INSTRUCTIONS TO FOLLOW ::
What lines in the entries hold the string "worn"? List them.
======== PROVIDED RECORDS
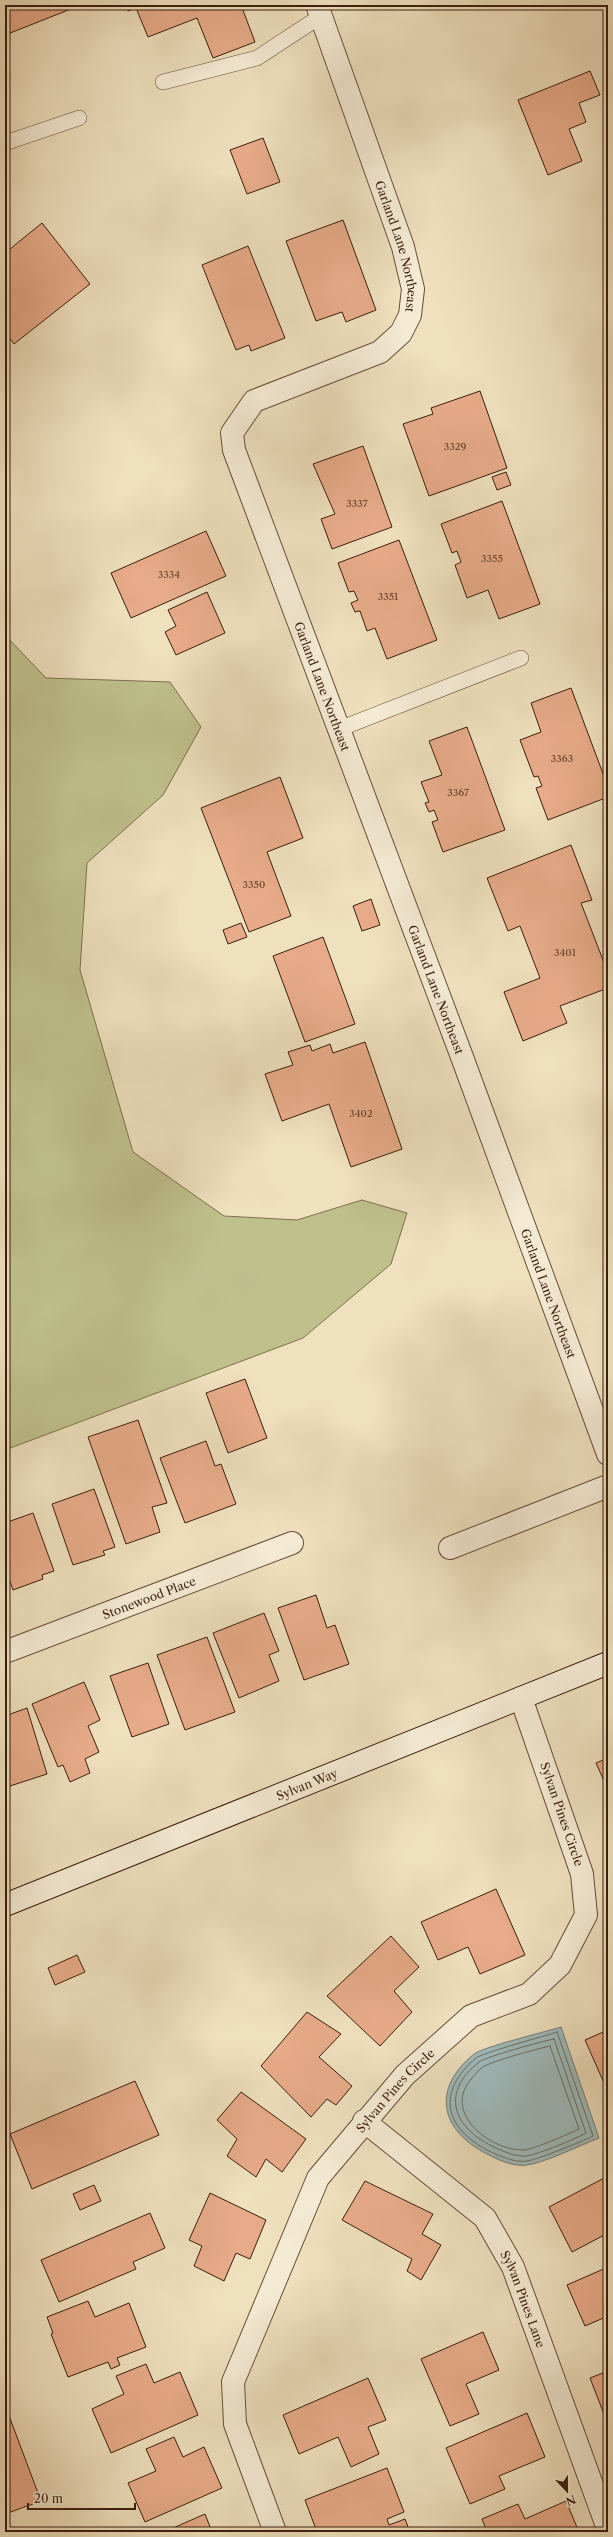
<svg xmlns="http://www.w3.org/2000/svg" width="613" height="2537" font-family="'Libre Caslon Text',serif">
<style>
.green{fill:#bfc18d;stroke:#7d704d}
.water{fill:#9ebabc;stroke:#767c76}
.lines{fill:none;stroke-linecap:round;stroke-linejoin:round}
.shore{stroke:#6c6c64;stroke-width:1}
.building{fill:#e8ab89;stroke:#3b1e0d}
.lane-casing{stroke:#684e39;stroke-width:16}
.street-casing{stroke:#684e39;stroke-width:24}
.secondary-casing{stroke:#3b1e0d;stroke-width:24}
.lane{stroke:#f5ebd5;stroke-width:15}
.street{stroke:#f5ebd5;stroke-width:22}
.secondary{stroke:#f5ebd5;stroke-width:22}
.labels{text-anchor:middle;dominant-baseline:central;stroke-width:3.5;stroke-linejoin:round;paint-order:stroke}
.number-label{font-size:10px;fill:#66412c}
.street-label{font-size:12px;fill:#3b1e0d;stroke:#f5ebd5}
</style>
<rect width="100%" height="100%" fill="#efe0be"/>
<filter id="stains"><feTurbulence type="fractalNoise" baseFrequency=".005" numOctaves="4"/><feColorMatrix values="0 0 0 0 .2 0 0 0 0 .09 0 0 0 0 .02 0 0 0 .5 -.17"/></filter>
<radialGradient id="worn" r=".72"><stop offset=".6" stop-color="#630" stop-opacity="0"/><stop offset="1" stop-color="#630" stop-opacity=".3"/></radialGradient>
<polygon class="green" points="5,635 46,678 170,682 201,727 163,795 87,863 80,970 133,1152 224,1216 297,1220 362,1200 407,1213 391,1264 303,1338 5,1450"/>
<path class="water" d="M561,2027l38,111c-18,7 -55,25 -72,27 -13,2 -29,-5 -40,-11 -47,-24 -56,-65 -13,-100 9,-7 71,-22 87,-27z"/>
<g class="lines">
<g class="shore">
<path d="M557,2032l36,104c-12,6 -54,23 -66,25 -12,2 -27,-5 -38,-10 -45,-23 -53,-59 -13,-93 6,-5 69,-22 81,-26z"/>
<path d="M554,2039l32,94c-13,7 -45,20 -59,23 -11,1 -25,-5 -35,-10 -40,-20 -51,-54 -13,-84 6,-5 64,-21 75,-23z"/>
<path d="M550,2046l29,83c-10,5 -45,20 -55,21 -34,1 -83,-38 -52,-72 3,-3 7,-9 11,-11 9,-6 54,-18 67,-21z"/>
</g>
</g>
<g class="building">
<polygon points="5,5 69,5 71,9 5,35"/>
<polygon points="126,5 241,5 255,42 213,58 197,18 148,37 136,8 128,11"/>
<polygon points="590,71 600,95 579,103 586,122 569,129 582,161 548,175 518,100"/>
<polygon points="263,138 280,182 247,194 230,150"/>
<polygon points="343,220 376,310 346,322 342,312 316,321 286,241"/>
<polygon points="42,223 90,284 14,344 8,336 5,338 5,253"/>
<polygon points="248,246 285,338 251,351 249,345 236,350 202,265"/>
<polygon points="480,391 507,468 429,496 403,424 433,414 431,408"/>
<polygon points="363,446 392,527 332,549 321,519 335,514 313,464"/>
<polygon points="506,472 511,485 497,490 492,477"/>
<polygon points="502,501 540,604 499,619 488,590 467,598 455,565 461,562 457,551 452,553 441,524"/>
<polygon points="206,531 226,576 131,618 111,573"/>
<polygon points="399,540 437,640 387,659 375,628 367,631 360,611 355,612 351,603 358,600 354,591 349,592 338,563"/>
<polygon points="207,592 225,633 176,655 165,632 176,626 168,610"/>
<polygon points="571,688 608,787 608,797 548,820 536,788 542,786 538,776 534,777 520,740 541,732 531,703"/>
<polygon points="467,727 505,830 443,852 432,822 438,820 434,810 429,812 425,803 429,802 421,782 442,775 429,741"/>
<polygon points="280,777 303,838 267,852 291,916 249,932 201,808"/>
<polygon points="571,845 592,900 581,903 608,973 608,988 560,1006 567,1023 523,1041 504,992 540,978 520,926 508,931 487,878"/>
<polygon points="371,899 380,925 362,931 353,906"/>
<polygon points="241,923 247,937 228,944 223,930"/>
<polygon points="323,937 355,1024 305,1042 273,956"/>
<polygon points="365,1042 402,1149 351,1167 329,1104 282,1121 265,1074 293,1065 288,1052 310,1045 312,1051 330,1044 333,1053"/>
<polygon points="245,1379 267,1438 228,1453 206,1393"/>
<polygon points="138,1420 167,1503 152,1507 160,1532 126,1544 88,1437"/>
<polygon points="206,1441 215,1466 221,1464 236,1504 185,1523 160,1458"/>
<polygon points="94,1489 115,1547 103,1551 105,1555 73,1565 52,1504"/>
<polygon points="33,1513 54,1571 42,1575 43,1579 13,1590 5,1568 5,1523"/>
<polygon points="316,1595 327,1628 335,1625 349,1664 304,1680 278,1608"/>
<polygon points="264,1613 279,1651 269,1655 279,1681 239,1698 213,1633"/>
<polygon points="207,1637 235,1712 185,1730 157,1655"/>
<polygon points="148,1663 169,1724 132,1737 110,1676"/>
<polygon points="84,1682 100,1720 88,1726 99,1752 85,1759 90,1773 70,1782 63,1765 58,1767 32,1704"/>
<polygon points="27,1708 47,1774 10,1786 5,1771 5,1716"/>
<polygon points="608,1758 608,1790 596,1763"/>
<polygon points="496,1889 525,1955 480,1974 468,1947 438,1960 421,1922"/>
<polygon points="391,1936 419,1967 394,1991 412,2012 380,2046 327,1996"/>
<polygon points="77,1955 85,1972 55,1985 48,1968"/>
<polygon points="307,2012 341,2034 319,2057 352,2086 336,2105 327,2099 311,2117 261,2066"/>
<polygon points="608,2030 608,2092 585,2040"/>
<polygon points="135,2081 159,2135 32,2189 10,2134"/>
<polygon points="241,2092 306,2139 282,2172 266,2159 256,2177 227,2156 237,2139 217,2120"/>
<polygon points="608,2176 608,2233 572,2252 549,2207"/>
<polygon points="365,2181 433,2214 422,2234 441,2245 421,2280 407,2271 412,2259 342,2220"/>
<polygon points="94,2185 101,2201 80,2210 73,2194"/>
<polygon points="210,2193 266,2220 250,2259 236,2253 224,2281 194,2266 202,2246 189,2240"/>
<polygon points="150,2213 165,2248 133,2262 136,2269 59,2302 41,2260"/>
<polygon points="608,2267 608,2316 585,2326 567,2285"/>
<polygon points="88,2301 95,2317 129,2303 146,2347 117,2358 120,2365 111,2369 108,2362 68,2377 51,2334 53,2333 47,2317"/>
<polygon points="483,2332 499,2370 466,2384 479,2414 450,2426 421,2359"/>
<polygon points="146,2364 154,2383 180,2372 198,2415 111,2453 92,2409 124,2394 116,2376"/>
<polygon points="608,2371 608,2422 607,2422 590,2378"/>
<polygon points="368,2378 386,2420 368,2427 379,2454 351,2467 338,2437 299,2454 283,2415"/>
<polygon points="5,2405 41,2501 5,2514"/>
<polygon points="527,2413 545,2457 499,2476 505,2489 470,2504 446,2448"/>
<polygon points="174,2437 183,2457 204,2447 222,2488 145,2522 128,2483 156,2471 146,2449"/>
<polygon points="387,2468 404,2512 387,2519 389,2525 405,2519 410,2532 317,2532 305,2500"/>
<polygon points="566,2501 579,2532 487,2532 482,2519 518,2504 525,2519"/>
<polygon points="205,2514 212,2532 164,2532"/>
</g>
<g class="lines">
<defs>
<g id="lane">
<polyline points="163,82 257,58 321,16"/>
<polyline points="5,143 79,118"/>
<polyline points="339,729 521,658"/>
</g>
<g id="street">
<path id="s1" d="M317,5l86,242 10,42 -3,26 -9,18 -21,19 -126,49 -22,32 2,17 228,607 146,397"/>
<polyline points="450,1548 608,1486"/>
<path id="s2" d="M5,1652l287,-109"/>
<path id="s3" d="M364,2121l121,97 28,49 95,262"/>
<path id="s4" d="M275,2532l-40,-108 -2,-42 85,-204 87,-103 66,-59 58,-22 31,-29 26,-50 -4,-41 -61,-176"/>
</g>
<g id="secondary">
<path id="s5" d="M5,1905l603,-242"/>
</g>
</defs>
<use href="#lane" class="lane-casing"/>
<use href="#street" class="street-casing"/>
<use href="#secondary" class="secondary-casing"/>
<use href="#lane" class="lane"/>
<use href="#street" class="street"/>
<use href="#secondary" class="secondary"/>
</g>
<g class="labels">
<g class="number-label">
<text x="455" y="446">3329</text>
<text x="357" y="503">3337</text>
<text x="492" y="558">3355</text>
<text x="169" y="574">3334</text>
<text x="388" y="596">3351</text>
<text x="562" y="758">3363</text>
<text x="458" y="792">3367</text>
<text x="254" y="884">3350</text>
<text x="565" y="952">3401</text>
<text x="361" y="1113">3402</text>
</g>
<g class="street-label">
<text stroke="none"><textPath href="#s1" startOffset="255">Garland Lane Northeast</textPath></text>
<text stroke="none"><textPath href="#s1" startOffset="818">Garland Lane Northeast</textPath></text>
<text stroke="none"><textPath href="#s1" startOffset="1142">Garland Lane Northeast</textPath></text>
<text stroke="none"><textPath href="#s1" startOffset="1466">Garland Lane Northeast</textPath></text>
<text stroke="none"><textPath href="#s2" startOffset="154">Stonewood Place</textPath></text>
<text stroke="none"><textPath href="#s5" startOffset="325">Sylvan Way</textPath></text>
<text transform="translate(562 1814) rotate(71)">Sylvan Pines Circle</text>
<text stroke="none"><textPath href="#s4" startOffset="495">Sylvan Pines Circle</textPath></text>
<text stroke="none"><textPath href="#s3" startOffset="245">Sylvan Pines Lane</textPath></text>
</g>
</g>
<rect width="613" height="2537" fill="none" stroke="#efe0be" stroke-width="20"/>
<rect x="6" y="6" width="601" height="2525" fill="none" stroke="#3b1e0d" stroke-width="2"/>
<rect x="10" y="10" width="593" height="2517" fill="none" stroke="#3b1e0d"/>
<g transform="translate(567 2491) rotate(158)" stroke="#f5ebd5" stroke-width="3" paint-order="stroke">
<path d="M0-3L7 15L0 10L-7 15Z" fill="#3b1e0d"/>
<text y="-6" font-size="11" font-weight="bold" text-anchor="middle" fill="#3b1e0d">N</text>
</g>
<path d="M28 2503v6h107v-6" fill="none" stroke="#3b1e0d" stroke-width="2"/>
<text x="34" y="2503" font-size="12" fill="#3b1e0d" stroke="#f5ebd5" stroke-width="3" paint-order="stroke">20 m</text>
<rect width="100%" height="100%" filter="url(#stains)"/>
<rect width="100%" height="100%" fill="url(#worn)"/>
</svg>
================
RESULT OF THE EXERCISE ::
<radialGradient id="worn" r=".72"><stop offset=".6" stop-color="#630" stop-opacity="0"/><stop offset="1" stop-color="#630" stop-opacity=".3"/></radialGradient>
<rect width="100%" height="100%" fill="url(#worn)"/>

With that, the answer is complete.